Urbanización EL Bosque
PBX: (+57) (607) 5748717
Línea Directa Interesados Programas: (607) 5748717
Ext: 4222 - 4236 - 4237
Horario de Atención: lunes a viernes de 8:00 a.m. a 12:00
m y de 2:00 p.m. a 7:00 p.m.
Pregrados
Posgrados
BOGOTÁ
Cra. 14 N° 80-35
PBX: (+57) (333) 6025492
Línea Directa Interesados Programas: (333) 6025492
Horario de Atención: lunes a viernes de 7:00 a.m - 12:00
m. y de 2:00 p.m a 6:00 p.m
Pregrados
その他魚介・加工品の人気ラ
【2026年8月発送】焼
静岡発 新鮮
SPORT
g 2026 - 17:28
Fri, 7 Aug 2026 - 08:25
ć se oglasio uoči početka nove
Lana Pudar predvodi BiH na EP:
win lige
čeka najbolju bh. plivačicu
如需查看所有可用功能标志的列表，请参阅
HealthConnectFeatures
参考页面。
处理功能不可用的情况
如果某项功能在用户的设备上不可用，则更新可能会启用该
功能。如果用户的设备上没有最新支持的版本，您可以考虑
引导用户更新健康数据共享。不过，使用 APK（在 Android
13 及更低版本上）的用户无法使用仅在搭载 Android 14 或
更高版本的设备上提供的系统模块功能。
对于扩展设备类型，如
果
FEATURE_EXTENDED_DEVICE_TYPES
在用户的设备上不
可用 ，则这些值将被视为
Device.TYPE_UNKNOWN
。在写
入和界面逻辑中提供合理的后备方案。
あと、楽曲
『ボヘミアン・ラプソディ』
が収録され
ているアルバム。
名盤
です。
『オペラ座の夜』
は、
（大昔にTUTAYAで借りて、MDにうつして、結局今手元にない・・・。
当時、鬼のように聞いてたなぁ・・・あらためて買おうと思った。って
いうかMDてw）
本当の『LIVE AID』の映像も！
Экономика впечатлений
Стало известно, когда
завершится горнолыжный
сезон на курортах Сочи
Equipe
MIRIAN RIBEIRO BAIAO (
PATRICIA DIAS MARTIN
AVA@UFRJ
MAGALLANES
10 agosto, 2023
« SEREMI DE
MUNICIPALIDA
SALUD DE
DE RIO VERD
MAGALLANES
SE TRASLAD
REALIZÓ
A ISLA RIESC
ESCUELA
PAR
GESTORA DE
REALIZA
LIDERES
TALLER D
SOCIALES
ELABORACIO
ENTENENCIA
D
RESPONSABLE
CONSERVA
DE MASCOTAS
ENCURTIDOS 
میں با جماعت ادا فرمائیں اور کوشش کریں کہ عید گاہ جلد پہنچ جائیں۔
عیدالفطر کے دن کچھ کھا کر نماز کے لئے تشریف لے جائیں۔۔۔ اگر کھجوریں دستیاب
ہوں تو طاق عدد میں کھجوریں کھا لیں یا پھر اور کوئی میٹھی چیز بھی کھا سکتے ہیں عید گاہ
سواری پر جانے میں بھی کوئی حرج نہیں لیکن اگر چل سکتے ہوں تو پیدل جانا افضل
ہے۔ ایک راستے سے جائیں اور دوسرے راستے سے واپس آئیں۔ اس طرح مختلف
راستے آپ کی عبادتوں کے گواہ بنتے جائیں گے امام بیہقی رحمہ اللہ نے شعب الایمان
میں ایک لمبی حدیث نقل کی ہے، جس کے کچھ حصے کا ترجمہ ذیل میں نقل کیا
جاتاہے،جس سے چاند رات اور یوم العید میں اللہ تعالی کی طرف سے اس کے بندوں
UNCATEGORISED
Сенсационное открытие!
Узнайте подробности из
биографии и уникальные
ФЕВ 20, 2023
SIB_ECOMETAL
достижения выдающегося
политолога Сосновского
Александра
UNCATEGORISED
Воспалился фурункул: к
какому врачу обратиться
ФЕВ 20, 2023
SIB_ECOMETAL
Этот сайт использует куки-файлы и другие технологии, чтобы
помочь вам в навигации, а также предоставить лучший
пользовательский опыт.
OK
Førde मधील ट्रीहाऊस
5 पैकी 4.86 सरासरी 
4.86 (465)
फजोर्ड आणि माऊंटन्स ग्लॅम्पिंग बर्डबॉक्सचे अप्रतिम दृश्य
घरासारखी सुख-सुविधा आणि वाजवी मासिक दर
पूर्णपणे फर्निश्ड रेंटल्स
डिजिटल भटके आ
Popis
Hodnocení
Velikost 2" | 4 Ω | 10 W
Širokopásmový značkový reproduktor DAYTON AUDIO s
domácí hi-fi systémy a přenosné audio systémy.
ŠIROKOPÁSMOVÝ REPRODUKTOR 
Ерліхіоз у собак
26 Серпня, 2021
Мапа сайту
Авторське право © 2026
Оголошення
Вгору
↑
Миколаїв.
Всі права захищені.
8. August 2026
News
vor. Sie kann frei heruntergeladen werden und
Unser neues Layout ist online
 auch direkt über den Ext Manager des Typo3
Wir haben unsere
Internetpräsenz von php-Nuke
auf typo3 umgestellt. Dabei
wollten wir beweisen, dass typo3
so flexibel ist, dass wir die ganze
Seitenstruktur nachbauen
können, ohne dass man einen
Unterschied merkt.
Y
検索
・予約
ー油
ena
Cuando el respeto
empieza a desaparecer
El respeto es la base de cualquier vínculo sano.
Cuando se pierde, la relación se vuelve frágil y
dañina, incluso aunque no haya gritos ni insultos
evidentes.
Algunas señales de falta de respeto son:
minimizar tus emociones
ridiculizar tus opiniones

----------------------------------------

▸ TO DO
Extract all the text from the data, reproducing each line word for word in its original order.

▸ TASK RESULT
Urbanización EL Bosque
PBX: (+57) (607) 5748717
Línea Directa Interesados Programas: (607) 5748717
Ext: 4222 - 4236 - 4237
Horario de Atención: lunes a viernes de 8:00 a.m. a 12:00
m y de 2:00 p.m. a 7:00 p.m.
Pregrados
Posgrados
BOGOTÁ
Cra. 14 N° 80-35
PBX: (+57) (333) 6025492
Línea Directa Interesados Programas: (333) 6025492
Horario de Atención: lunes a viernes de 7:00 a.m - 12:00
m. y de 2:00 p.m a 6:00 p.m
Pregrados
その他魚介・加工品の人気ラ
【2026年8月発送】焼
静岡発 新鮮
SPORT
g 2026 - 17:28
Fri, 7 Aug 2026 - 08:25
ć se oglasio uoči početka nove
Lana Pudar predvodi BiH na EP:
win lige
čeka najbolju bh. plivačicu
如需查看所有可用功能标志的列表，请参阅
HealthConnectFeatures
参考页面。
处理功能不可用的情况
如果某项功能在用户的设备上不可用，则更新可能会启用该
功能。如果用户的设备上没有最新支持的版本，您可以考虑
引导用户更新健康数据共享。不过，使用 APK（在 Android
13 及更低版本上）的用户无法使用仅在搭载 Android 14 或
更高版本的设备上提供的系统模块功能。
对于扩展设备类型，如
果
FEATURE_EXTENDED_DEVICE_TYPES
在用户的设备上不
可用 ，则这些值将被视为
Device.TYPE_UNKNOWN
。在写
入和界面逻辑中提供合理的后备方案。
あと、楽曲
『ボヘミアン・ラプソディ』
が収録され
ているアルバム。
名盤
です。
『オペラ座の夜』
は、
（大昔にTUTAYAで借りて、MDにうつして、結局今手元にない・・・。
当時、鬼のように聞いてたなぁ・・・あらためて買おうと思った。って
いうかMDてw）
本当の『LIVE AID』の映像も！
Экономика впечатлений
Стало известно, когда
завершится горнолыжный
сезон на курортах Сочи
Equipe
MIRIAN RIBEIRO BAIAO (
PATRICIA DIAS MARTIN
AVA@UFRJ
MAGALLANES
10 agosto, 2023
« SEREMI DE
MUNICIPALIDA
SALUD DE
DE RIO VERD
MAGALLANES
SE TRASLAD
REALIZÓ
A ISLA RIESC
ESCUELA
PAR
GESTORA DE
REALIZA
LIDERES
TALLER D
SOCIALES
ELABORACIO
ENTENENCIA
D
RESPONSABLE
CONSERVA
DE MASCOTAS
ENCURTIDOS 
میں با جماعت ادا فرمائیں اور کوشش کریں کہ عید گاہ جلد پہنچ جائیں۔
عیدالفطر کے دن کچھ کھا کر نماز کے لئے تشریف لے جائیں۔۔۔ اگر کھجوریں دستیاب
ہوں تو طاق عدد میں کھجوریں کھا لیں یا پھر اور کوئی میٹھی چیز بھی کھا سکتے ہیں عید گاہ
سواری پر جانے میں بھی کوئی حرج نہیں لیکن اگر چل سکتے ہوں تو پیدل جانا افضل
ہے۔ ایک راستے سے جائیں اور دوسرے راستے سے واپس آئیں۔ اس طرح مختلف
راستے آپ کی عبادتوں کے گواہ بنتے جائیں گے امام بیہقی رحمہ اللہ نے شعب الایمان
میں ایک لمبی حدیث نقل کی ہے، جس کے کچھ حصے کا ترجمہ ذیل میں نقل کیا
جاتاہے،جس سے چاند رات اور یوم العید میں اللہ تعالی کی طرف سے اس کے بندوں
UNCATEGORISED
Сенсационное открытие!
Узнайте подробности из
биографии и уникальные
ФЕВ 20, 2023
SIB_ECOMETAL
достижения выдающегося
политолога Сосновского
Александра
UNCATEGORISED
Воспалился фурункул: к
какому врачу обратиться
ФЕВ 20, 2023
SIB_ECOMETAL
Этот сайт использует куки-файлы и другие технологии, чтобы
помочь вам в навигации, а также предоставить лучший
пользовательский опыт.
OK
Førde मधील ट्रीहाऊस
5 पैकी 4.86 सरासरी 
4.86 (465)
फजोर्ड आणि माऊंटन्स ग्लॅम्पिंग बर्डबॉक्सचे अप्रतिम दृश्य
घरासारखी सुख-सुविधा आणि वाजवी मासिक दर
पूर्णपणे फर्निश्ड रेंटल्स
डिजिटल भटके आ
Popis
Hodnocení
Velikost 2" | 4 Ω | 10 W
Širokopásmový značkový reproduktor DAYTON AUDIO s
domácí hi-fi systémy a přenosné audio systémy.
ŠIROKOPÁSMOVÝ REPRODUKTOR 
Ерліхіоз у собак
26 Серпня, 2021
Мапа сайту
Авторське право © 2026
Оголошення
Вгору
↑
Миколаїв.
Всі права захищені.
8. August 2026
News
vor. Sie kann frei heruntergeladen werden und
Unser neues Layout ist online
 auch direkt über den Ext Manager des Typo3
Wir haben unsere
Internetpräsenz von php-Nuke
auf typo3 umgestellt. Dabei
wollten wir beweisen, dass typo3
so flexibel ist, dass wir die ganze
Seitenstruktur nachbauen
können, ohne dass man einen
Unterschied merkt.
Y
検索
・予約
ー油
ena
Cuando el respeto
empieza a desaparecer
El respeto es la base de cualquier vínculo sano.
Cuando se pierde, la relación se vuelve frágil y
dañina, incluso aunque no haya gritos ni insultos
evidentes.
Algunas señales de falta de respeto son:
minimizar tus emociones
ridiculizar tus opiniones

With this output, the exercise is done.